In allen 27 deutschen Bistümern ziehen wieder Kinder und Jugendliche in den Gewändern der Heiligen Drei Könige von Tür zu Tür und machen unter anderem darauf aufmerksam, wie sehr der Klimawandel das Leben von Menschen in aller Welt bedroht und wie gerade Menschen in den Industrieländern durch ihren sorglosen Umgang mit den natürlichen Ressourcen die Zukunft von Kindern in der Einen Welt bedrohen, woran auch Willichs Bürgermeister abhob. In der zurückliegenden Aktion hatten die Mädchen und Jungen zum Jahresbeginn 2016 rund 46,2 Millionen Euro gesammelt: Rund 300.000 Sternsinger waren mit 90.000 Begleitenden in 10.282 Pfarrgemeinden unterwegs und erzielten damit das zweithöchste Ergebnis seit dem Start ihrer Aktion 1959.

Mit den gesammelten Spenden können die Sternsinger mehr als 1.500 Projekte für Not leidende Kinder in Afrika, Lateinamerika, Asien, Ozeanien und Osteuropa unterstützen.

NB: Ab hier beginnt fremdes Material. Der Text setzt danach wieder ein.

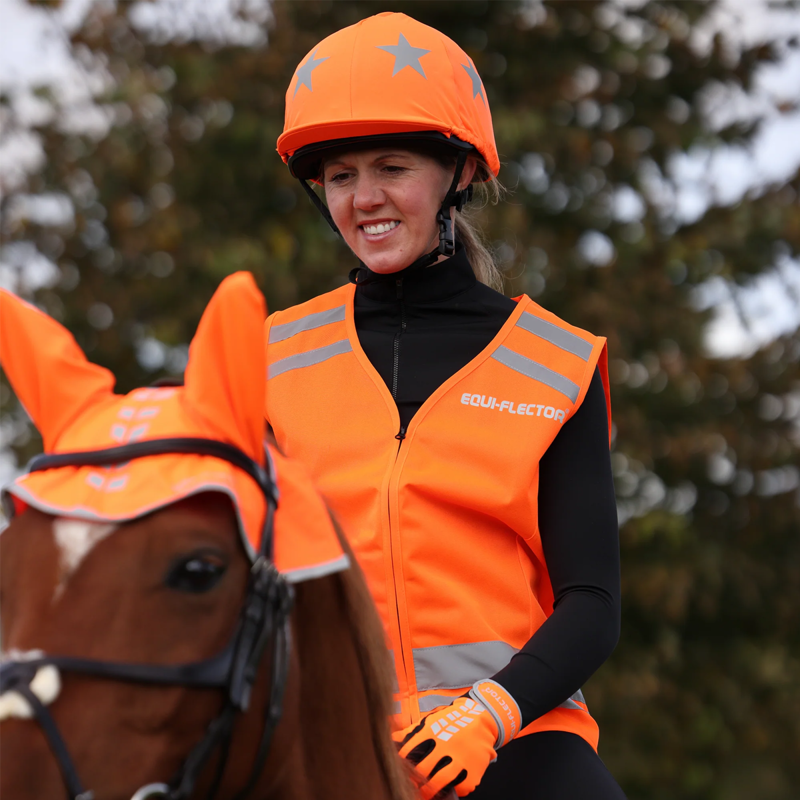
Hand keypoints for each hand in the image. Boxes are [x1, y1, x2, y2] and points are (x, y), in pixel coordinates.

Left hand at [393, 680, 521, 798]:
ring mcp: (460, 759)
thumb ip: (411, 732)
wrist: (481, 720)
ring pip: (440, 781)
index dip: (402, 763)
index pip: (409, 751)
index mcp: (432, 732)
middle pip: (424, 769)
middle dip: (415, 779)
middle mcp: (446, 745)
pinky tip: (447, 788)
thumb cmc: (451, 722)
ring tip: (426, 792)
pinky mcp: (472, 771)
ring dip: (430, 790)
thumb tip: (392, 740)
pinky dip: (452, 790)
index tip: (401, 769)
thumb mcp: (431, 722)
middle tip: (411, 785)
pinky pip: (459, 787)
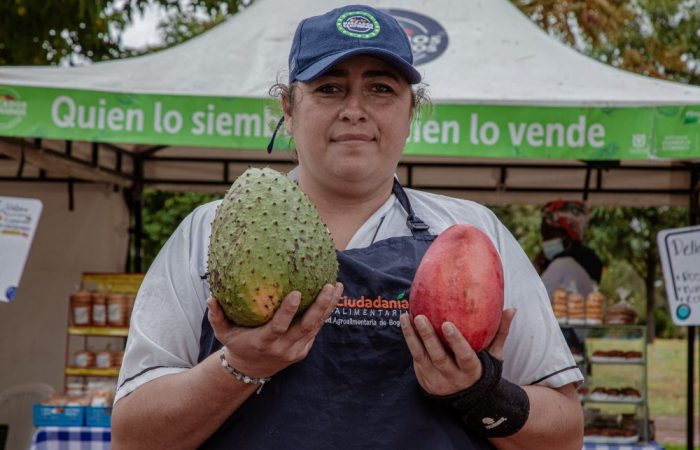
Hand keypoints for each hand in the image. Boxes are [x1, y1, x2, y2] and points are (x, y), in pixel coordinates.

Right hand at [207, 282, 343, 377]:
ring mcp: (296, 350)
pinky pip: (316, 329)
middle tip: (329, 285)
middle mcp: (283, 348)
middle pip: (306, 327)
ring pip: (316, 327)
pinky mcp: (304, 350)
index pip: (279, 327)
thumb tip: (210, 297)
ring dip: (328, 307)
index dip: (288, 312)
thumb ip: (217, 316)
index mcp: (264, 342)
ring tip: (337, 286)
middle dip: (319, 306)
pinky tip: (333, 294)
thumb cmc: (237, 344)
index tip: (297, 292)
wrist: (250, 370)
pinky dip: (326, 312)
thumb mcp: (223, 333)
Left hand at [400, 308, 515, 395]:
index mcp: (472, 370)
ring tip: (406, 317)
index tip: (447, 324)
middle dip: (429, 337)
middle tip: (420, 317)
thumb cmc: (483, 368)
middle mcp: (453, 377)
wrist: (468, 399)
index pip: (464, 356)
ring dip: (413, 337)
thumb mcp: (494, 355)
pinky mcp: (424, 378)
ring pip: (422, 357)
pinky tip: (405, 322)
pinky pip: (415, 357)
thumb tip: (511, 309)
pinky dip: (409, 340)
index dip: (456, 342)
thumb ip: (500, 332)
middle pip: (439, 357)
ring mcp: (436, 379)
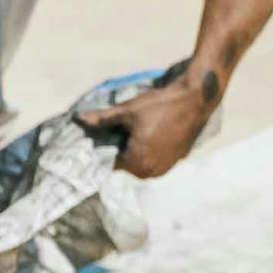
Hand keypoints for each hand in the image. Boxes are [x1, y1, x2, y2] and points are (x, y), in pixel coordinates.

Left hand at [79, 66, 222, 181]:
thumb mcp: (127, 111)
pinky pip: (154, 159)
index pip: (110, 164)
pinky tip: (151, 132)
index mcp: (137, 163)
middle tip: (120, 129)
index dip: (104, 149)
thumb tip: (78, 119)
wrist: (195, 99)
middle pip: (126, 165)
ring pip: (140, 163)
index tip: (102, 136)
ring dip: (135, 151)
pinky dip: (149, 150)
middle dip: (120, 149)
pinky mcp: (175, 161)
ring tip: (137, 130)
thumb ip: (102, 119)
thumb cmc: (160, 105)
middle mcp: (151, 172)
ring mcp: (165, 168)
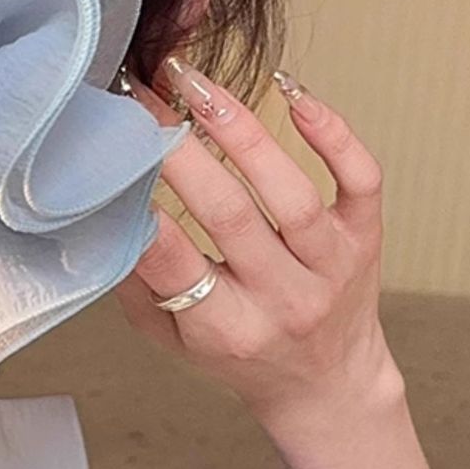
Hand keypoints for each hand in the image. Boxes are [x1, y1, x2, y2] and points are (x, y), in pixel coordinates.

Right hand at [116, 56, 399, 430]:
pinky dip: (333, 133)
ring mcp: (331, 266)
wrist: (327, 383)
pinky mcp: (366, 237)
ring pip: (289, 192)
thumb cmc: (239, 356)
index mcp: (228, 330)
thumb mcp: (171, 339)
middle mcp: (284, 299)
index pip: (176, 264)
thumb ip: (136, 283)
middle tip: (145, 101)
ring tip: (197, 85)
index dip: (141, 209)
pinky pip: (359, 179)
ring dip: (240, 130)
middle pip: (230, 215)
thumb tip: (103, 209)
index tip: (114, 158)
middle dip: (181, 151)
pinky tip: (293, 94)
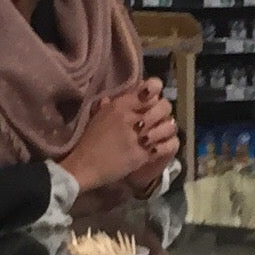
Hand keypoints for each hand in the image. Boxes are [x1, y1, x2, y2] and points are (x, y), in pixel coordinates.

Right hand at [63, 83, 178, 194]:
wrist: (84, 166)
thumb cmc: (89, 140)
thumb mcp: (98, 115)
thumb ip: (110, 104)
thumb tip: (119, 95)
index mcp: (119, 105)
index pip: (151, 88)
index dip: (156, 92)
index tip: (151, 99)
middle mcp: (131, 118)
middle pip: (164, 106)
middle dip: (164, 111)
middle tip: (157, 119)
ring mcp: (138, 137)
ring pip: (169, 125)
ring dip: (167, 129)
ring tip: (160, 134)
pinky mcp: (143, 155)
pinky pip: (167, 146)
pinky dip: (168, 145)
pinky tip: (161, 146)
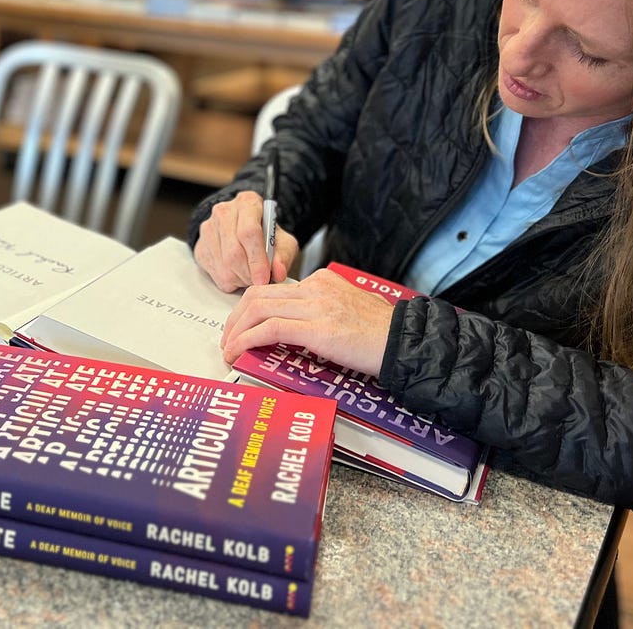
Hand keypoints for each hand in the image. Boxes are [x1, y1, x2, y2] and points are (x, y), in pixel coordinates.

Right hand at [194, 191, 298, 291]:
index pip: (249, 232)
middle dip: (250, 273)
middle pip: (234, 252)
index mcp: (247, 203)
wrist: (245, 230)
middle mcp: (224, 212)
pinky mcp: (200, 246)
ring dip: (241, 278)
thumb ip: (283, 255)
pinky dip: (230, 281)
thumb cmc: (266, 235)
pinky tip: (238, 273)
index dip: (257, 259)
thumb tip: (279, 272)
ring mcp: (209, 228)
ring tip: (251, 274)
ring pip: (224, 265)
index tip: (264, 278)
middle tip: (260, 280)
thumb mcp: (283, 241)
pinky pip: (215, 273)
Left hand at [220, 268, 394, 375]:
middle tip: (227, 338)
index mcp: (322, 281)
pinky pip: (270, 328)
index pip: (273, 289)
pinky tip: (238, 352)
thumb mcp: (347, 311)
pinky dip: (247, 339)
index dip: (249, 309)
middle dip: (234, 317)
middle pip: (257, 294)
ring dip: (235, 330)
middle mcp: (315, 288)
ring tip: (228, 348)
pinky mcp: (318, 328)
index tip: (240, 326)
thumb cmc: (381, 335)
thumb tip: (296, 330)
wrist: (405, 343)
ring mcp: (316, 306)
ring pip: (258, 307)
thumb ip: (322, 311)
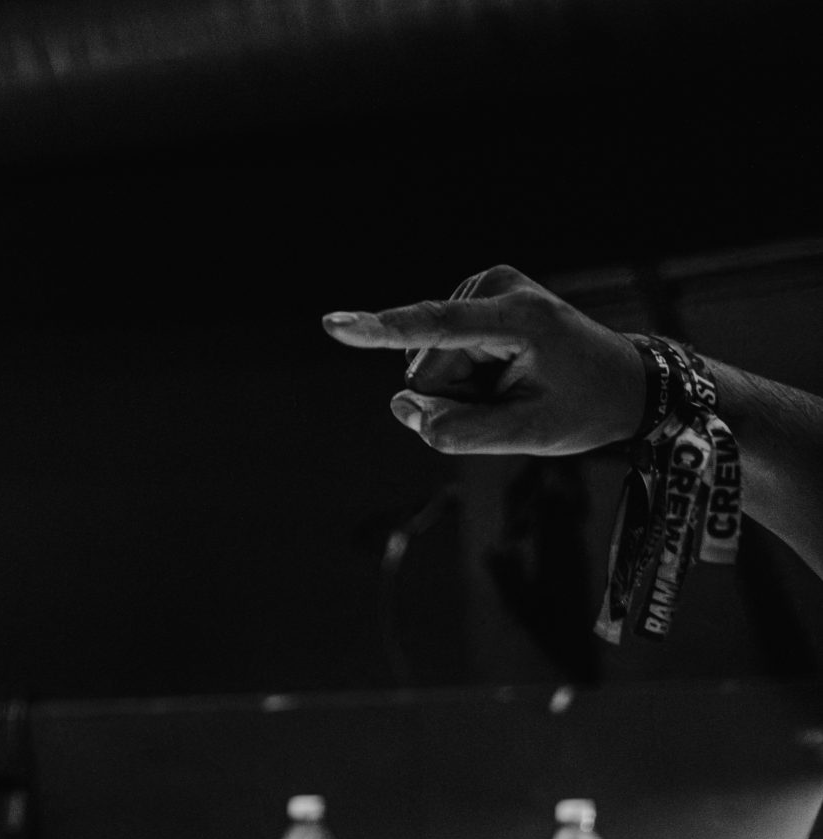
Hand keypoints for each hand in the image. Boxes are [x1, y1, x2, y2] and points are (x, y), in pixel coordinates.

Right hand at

Gemeinsam wurde im Schlossflur (auch Dezernenten und Geschäftsbereichsleiter waren zum Besuch der Sternsinger gekommen) der „Stern über Bethlehem“ angestimmt, dann für die Aktion gespendet, und schließlich wurde traditionell der Segensgruß „20 * + C + M + B + 17“ an die Uhr im Bürgermeister-Büro geklebt: eine Abkürzung der lateinischen Worte „Christus mansionem benedicat“ (= „Christus segne dieses Haus“). Die Inschrift soll den Segen Gottes auf das Haus und seine Bewohner herabrufen und sie vor Unglück schützen.
Schließlich stärkte Heyes die Sternsinger noch mit einem Getränk und kleinen Süßigkeiten und entließ die muntere Truppe mit den besten Wünschen für eine erfolgreiche Aktion.